- Task details:
Repeat exactly what runs from the line containing "Жиры, Омлет с сыром: 30 -> 0" through the last line of the material below. Do not copy the pictures.
== Segment start ==
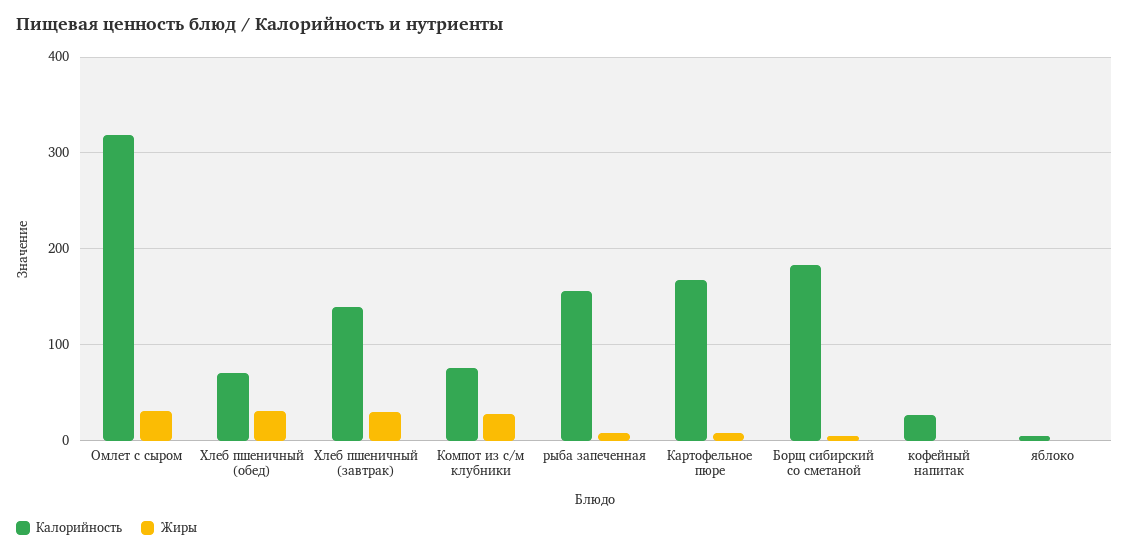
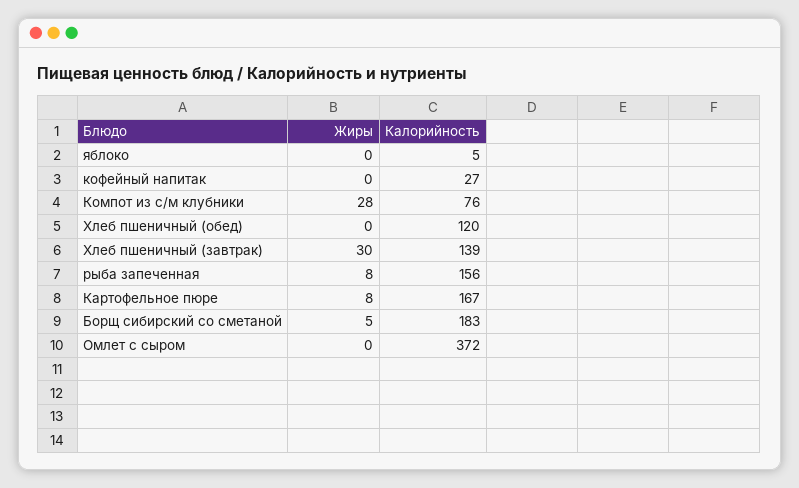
Калорийность, Омлет с сыром: 320 -> 372
Жиры, Омлет с сыром: 30 -> 0
Калорийность, Хлеб пшеничный (обед): 70 -> 120
Жиры, Хлеб пшеничный (обед): 30 -> 0

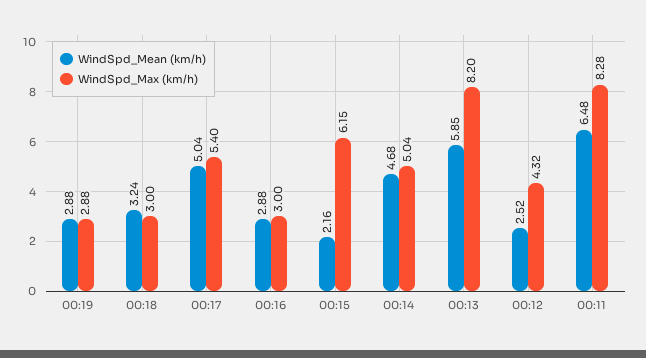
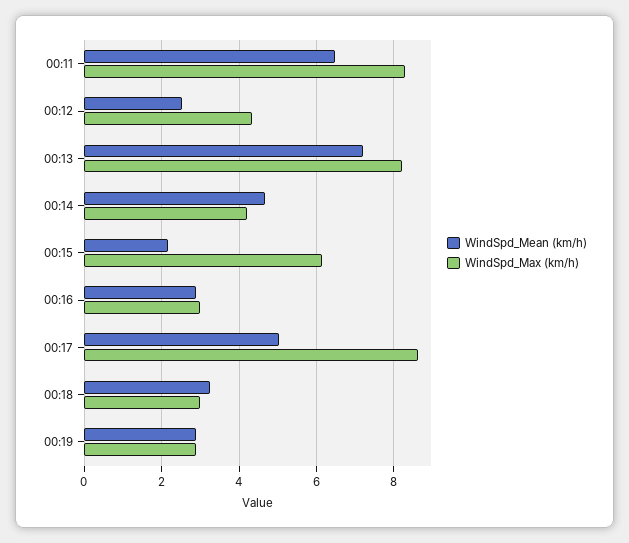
WindSpd_Max (km/h), 00:17: 5.4 -> 8.6
WindSpd_Max (km/h), 00:14: 5.04 -> 4.2
WindSpd_Mean (km/h), 00:13: 5.85 -> 7.2

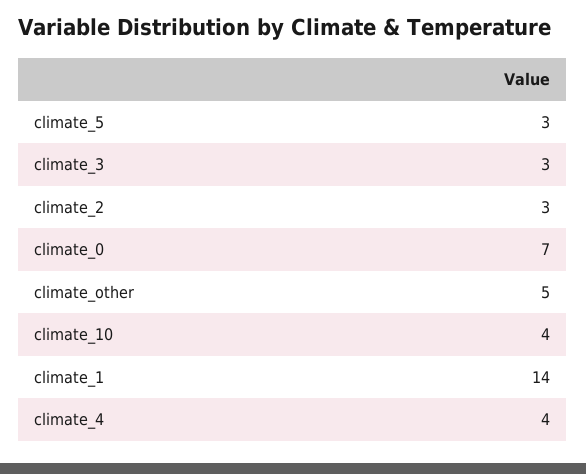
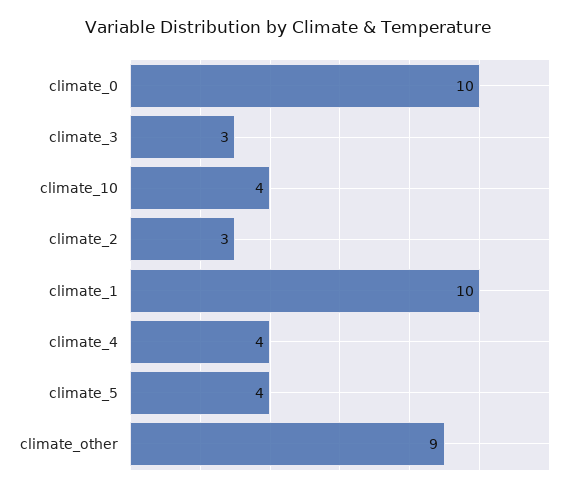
climate_5: 3 -> 4
climate_0: 7 -> 10
climate_other: 5 -> 9
climate_1: 14 -> 10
== Segment end ==
- Answer to this problem:
Жиры, Омлет с сыром: 30 -> 0
Калорийность, Хлеб пшеничный (обед): 70 -> 120
Жиры, Хлеб пшеничный (обед): 30 -> 0

WindSpd_Max (km/h), 00:17: 5.4 -> 8.6
WindSpd_Max (km/h), 00:14: 5.04 -> 4.2
WindSpd_Mean (km/h), 00:13: 5.85 -> 7.2

climate_5: 3 -> 4
climate_0: 7 -> 10
climate_other: 5 -> 9
climate_1: 14 -> 10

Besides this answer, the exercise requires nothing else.